在一种可能的设计中,触发终端从所述文件系统中确定出源段的条件可以是:当所述文件系统中空闲段的个数低于到第三阈值时,终端根据段的老化程度和段的有效块占比,从文件系统中确定出源段;也可以是所述终端周期性的根据段的老化程度和段的有效块占比,从文件系统中确定出源段。也就是说,终端可能是因为LFS空闲段不足,从而触发存储碎片管理,也可能是因为终端自身有清理线程在周期地地确定源段,将源段中的数据进行搬移,无论哪种触发条件,都有利于终端及时回收自身的存储空间。
需要说明的是,在一种可能的设计中,在本申请实施例中提及的文件系统可以是LFS。
第二方面,本申请实施例提供一种终端,包括处理器和存储器。其中,存储器用于存储一个或多个计算机程序;当存储器存储的一个或多个计算机程序被处理器执行时,使得终端能够实现第一方面的任意一种可能的设计的方法。
第三方面,本申请实施例还提供了一种终端,所述终端包括执行第一方面或者第一方面的任意一种可能的设计的方法的模块/单元。这些模块/单元可以通过硬件实现,也可以通过硬件执行相应的软件实现。
第四方面,本申请实施例中还提供一种计算机可读存储介质,所述计算机可读存储介质包括计算机程序,当计算机程序在终端上运行时,使得所述终端执行第一方面或上述第一方面的任意一种可能的设计的方法。
第五方面,本申请实施例还提供一种包含计算机程序产品,当所述计算机程序产品在 终端上运行时,使得所述终端执行第一方面或上述第一方面的任意一种可能的设计的方法。

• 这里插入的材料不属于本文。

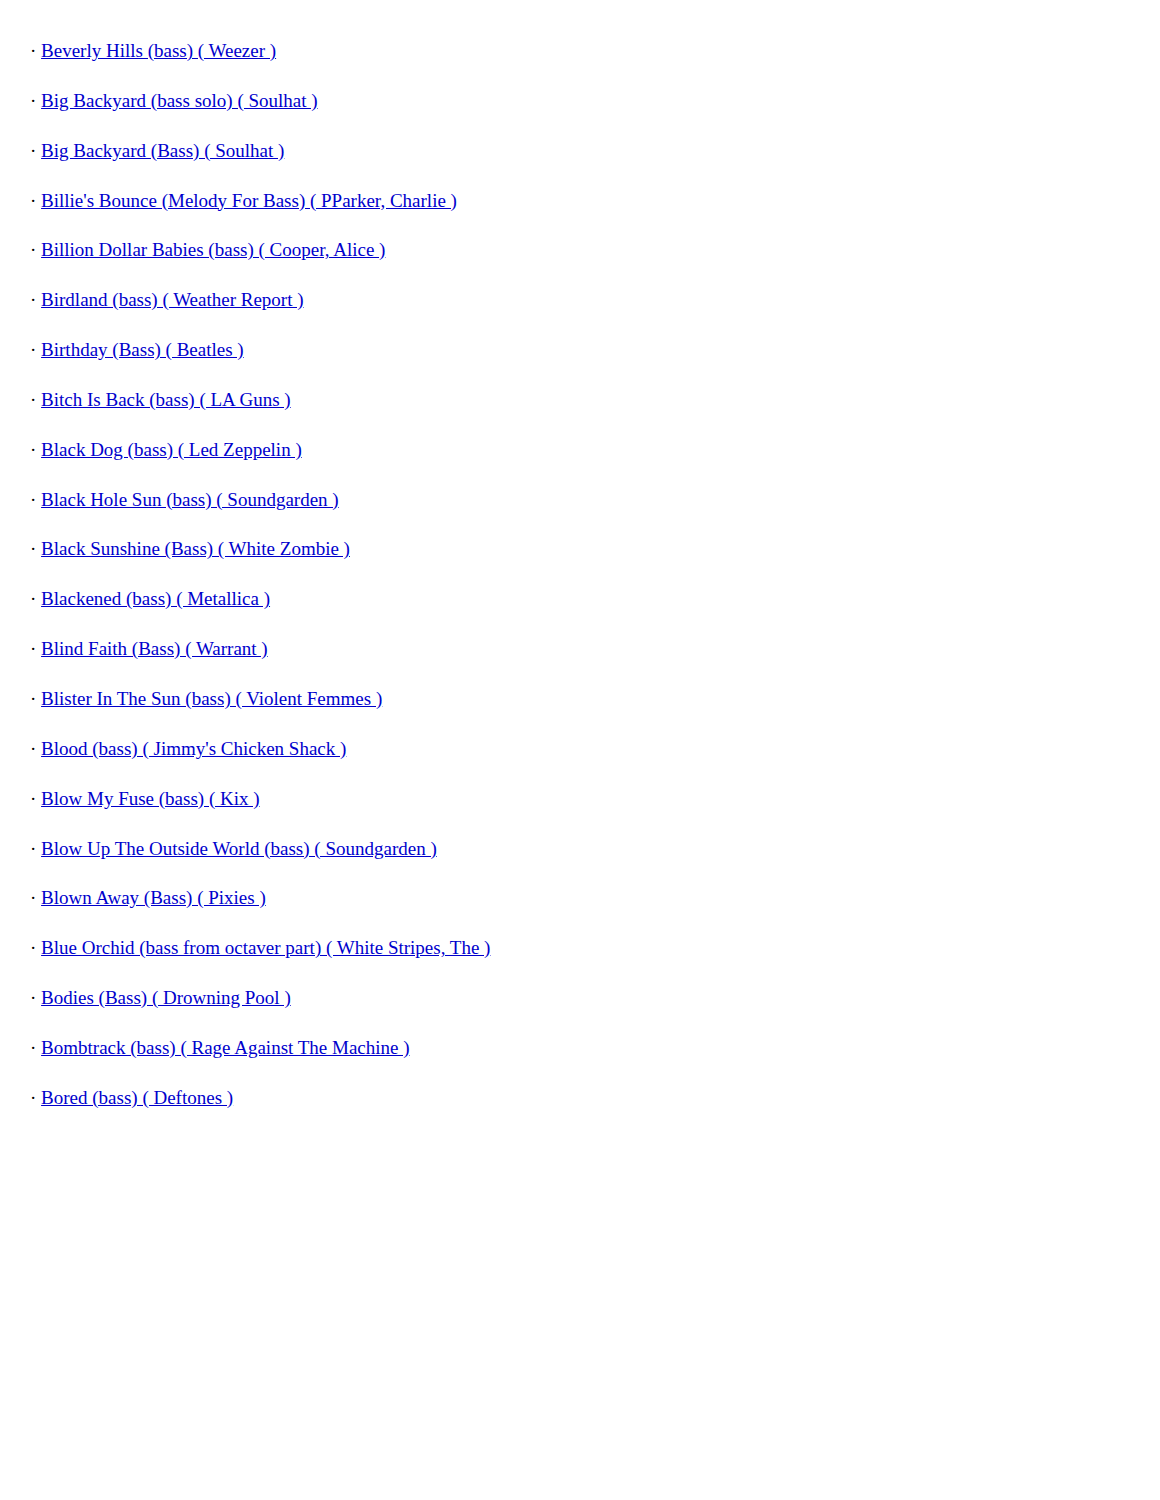Beverly Hills (bass) ( Weezer )
Big Backyard (bass solo) ( Soulhat )
Big Backyard (Bass) ( Soulhat )
Billie's Bounce (Melody For Bass) ( PParker, Charlie )
Billion Dollar Babies (bass) ( Cooper, Alice )
Birdland (bass) ( Weather Report )
Birthday (Bass) ( Beatles )
Bitch Is Back (bass) ( LA Guns )
Black Dog (bass) ( Led Zeppelin )
Black Hole Sun (bass) ( Soundgarden )
Black Sunshine (Bass) ( White Zombie )
Blackened (bass) ( Metallica )
Blind Faith (Bass) ( Warrant )
Blister In The Sun (bass) ( Violent Femmes )
Blood (bass) ( Jimmy's Chicken Shack )
Blow My Fuse (bass) ( Kix )
Blow Up The Outside World (bass) ( Soundgarden )
Blown Away (Bass) ( Pixies )
Blue Orchid (bass from octaver part) ( White Stripes, The )
Bodies (Bass) ( Drowning Pool )
Bombtrack (bass) ( Rage Against The Machine )
Bored (bass) ( Deftones )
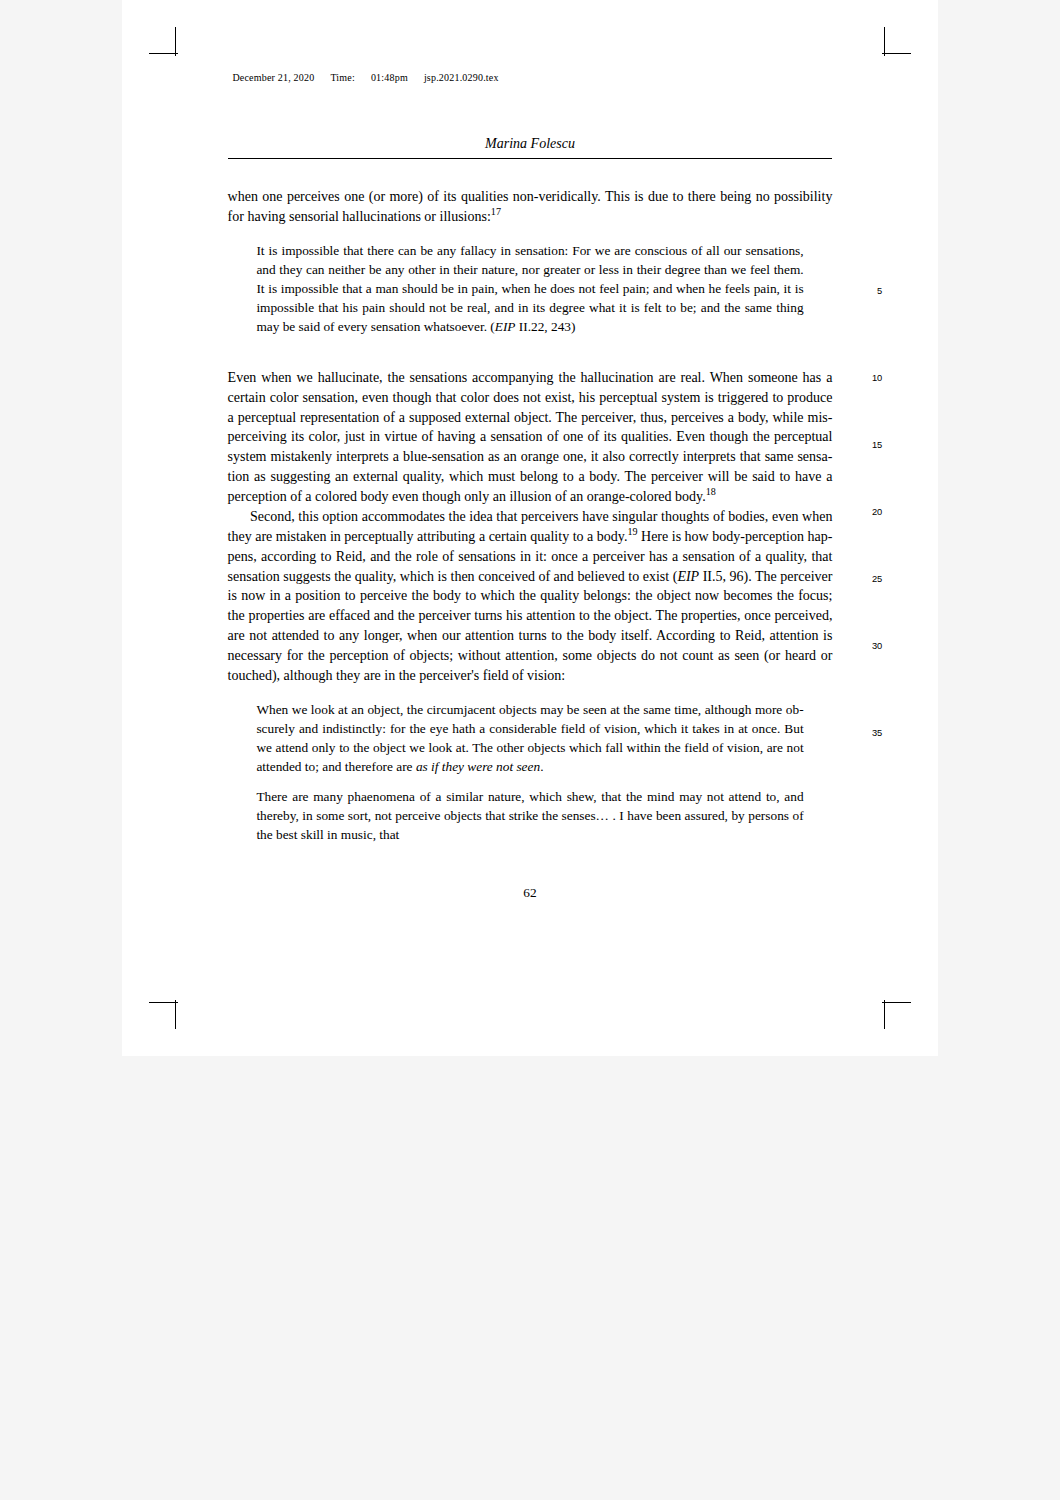December 21, 2020 Time: 01:48pm jsp.2021.0290.tex
Marina Folescu
when one perceives one (or more) of its qualities non-veridically. This is due to there being no possibility for having sensorial hallucinations or illusions:17
It is impossible that there can be any fallacy in sensation: For we are conscious of all our sensations, and they can neither be any other in their nature, nor greater or less in their degree than we feel them. It is impossible that a man should be in pain, when he does not feel pain; and when he feels pain, it is impossible that his pain should not be real, and in its degree what it is felt to be; and the same thing may be said of every sensation whatsoever. (EIP II.22, 243)
Even when we hallucinate, the sensations accompanying the hallucination are real. When someone has a certain color sensation, even though that color does not exist, his perceptual system is triggered to produce a perceptual representation of a supposed external object. The perceiver, thus, perceives a body, while misperceiving its color, just in virtue of having a sensation of one of its qualities. Even though the perceptual system mistakenly interprets a blue-sensation as an orange one, it also correctly interprets that same sensation as suggesting an external quality, which must belong to a body. The perceiver will be said to have a perception of a colored body even though only an illusion of an orange-colored body.18
Second, this option accommodates the idea that perceivers have singular thoughts of bodies, even when they are mistaken in perceptually attributing a certain quality to a body.19 Here is how body-perception happens, according to Reid, and the role of sensations in it: once a perceiver has a sensation of a quality, that sensation suggests the quality, which is then conceived of and believed to exist (EIP II.5, 96). The perceiver is now in a position to perceive the body to which the quality belongs: the object now becomes the focus; the properties are effaced and the perceiver turns his attention to the object. The properties, once perceived, are not attended to any longer, when our attention turns to the body itself. According to Reid, attention is necessary for the perception of objects; without attention, some objects do not count as seen (or heard or touched), although they are in the perceiver's field of vision:
When we look at an object, the circumjacent objects may be seen at the same time, although more obscurely and indistinctly: for the eye hath a considerable field of vision, which it takes in at once. But we attend only to the object we look at. The other objects which fall within the field of vision, are not attended to; and therefore are as if they were not seen.
There are many phaenomena of a similar nature, which shew, that the mind may not attend to, and thereby, in some sort, not perceive objects that strike the senses… . I have been assured, by persons of the best skill in music, that
5
10
15
20
25
30
35
62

本申请的这些方面或其他方面在以下实施例的描述中会更加简明易懂。
附图说明
图1为本申请实施例提供的一种日志结构化文件系统的存储器件布局示意图;
图2为本申请实施例提供的一种日志结构化文件系统的日志结构示意图;
图3为本申请实施例提供的一种日志结构化文件系统示意图;
图4为现有技术提供的一种存储碎片管理方法示意图;
图5为本申请实施例提供的一种存储碎片管理方法流程示意图;
图6为本申请实施例提供的一种源段的选择方法流程示意图;
图7为本申请实施例提供的一种目标段的选择方法流程示意图;
图8为本申请实施例提供的另一种目标段的选择方法流程示意图
图9为本申请实施例提供的另一种存储碎片管理方法流程示意图;
图10为本申请实施例提供的一种LFS系统垃圾回收示意图;
图11为本申请实施例提供的一种终端的单元模块示意图;
图12为本申请实施例提供的一种终端结构示意图;
图13为本申请实施例提供的一种手机结构示意图。
具体实施方式
下面将结合附图对本申请实施例作进一步地详细描述。
本申请实施例提供一种存储碎片管理方法及终端,用以解决现有日志结构化文件系统对存储碎片进行数据搬移存在功耗大的问题。其中,本申请所述方法和终端基于同一发明构思,由于方法及终端解决问题的原理相似,因此设备与方法的实施可以相互参见,重复之处不再赘述。
以下,对本申请中的部分用语进行解释说明。
1)文件系统(file system,FS)是存储和组织计算机文件和数据的方法。文件系统的种类繁多,有基于对象的文件系统;有基于log(日志)的文件系统,例如LFS。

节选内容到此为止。